### STORED DATA ###

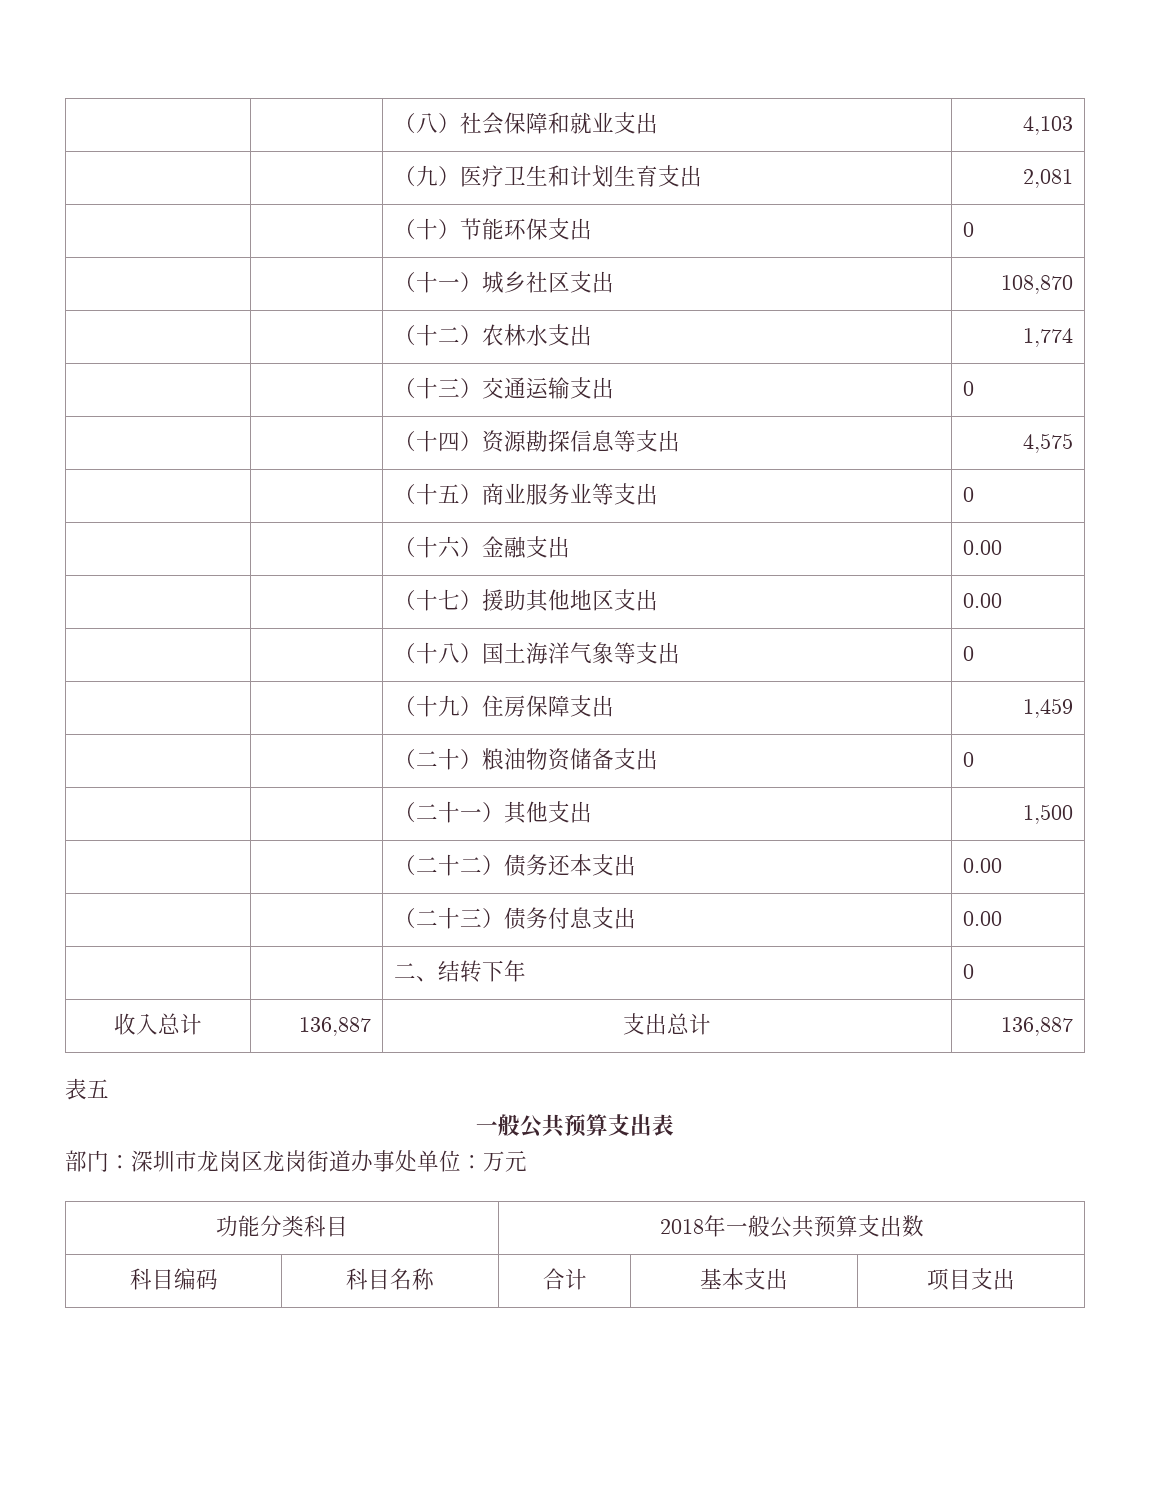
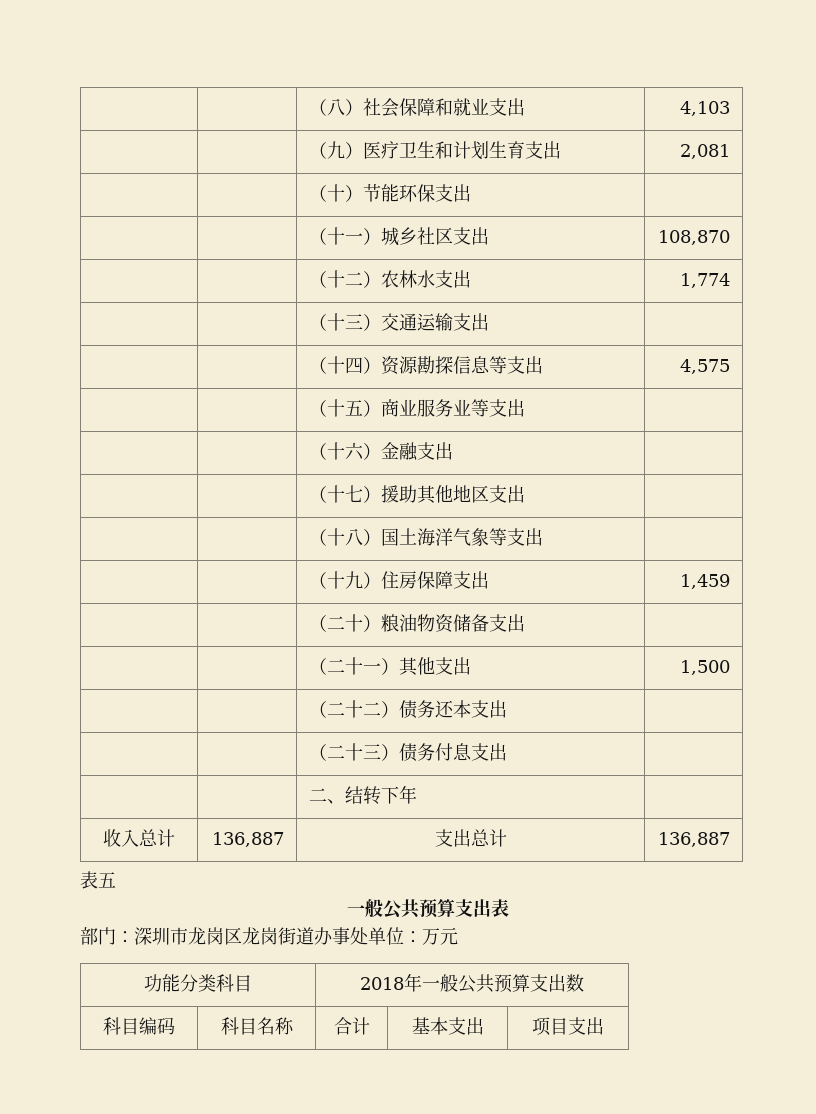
[962,222,974,237] 0 -> (471, 193) none
[962,381,974,396] 0 -> (489, 322) none
[962,487,974,502] 0 -> (525, 408) none
[962,540,1002,555] 0.00 -> (453, 451) none
[962,593,1002,608] 0.00 -> (525, 494) none
[962,646,974,661] 0 -> (543, 537) none
[962,752,974,767] 0 -> (525, 623) none
[962,858,1002,873] 0.00 -> (507, 709) none
[962,911,1002,926] 0.00 -> (507, 752) none
[962,964,974,979] 0 -> (417, 794) none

###

• [ABOUT THIS TASK]: Please make your reply exactly the lines from the one containing "[962,911,1002,926] 0.00 -> (507, 752) none" through the end of the entries above, and nothing more.

• [EXERCISE RESPONSE]:
[962,911,1002,926] 0.00 -> (507, 752) none
[962,964,974,979] 0 -> (417, 794) none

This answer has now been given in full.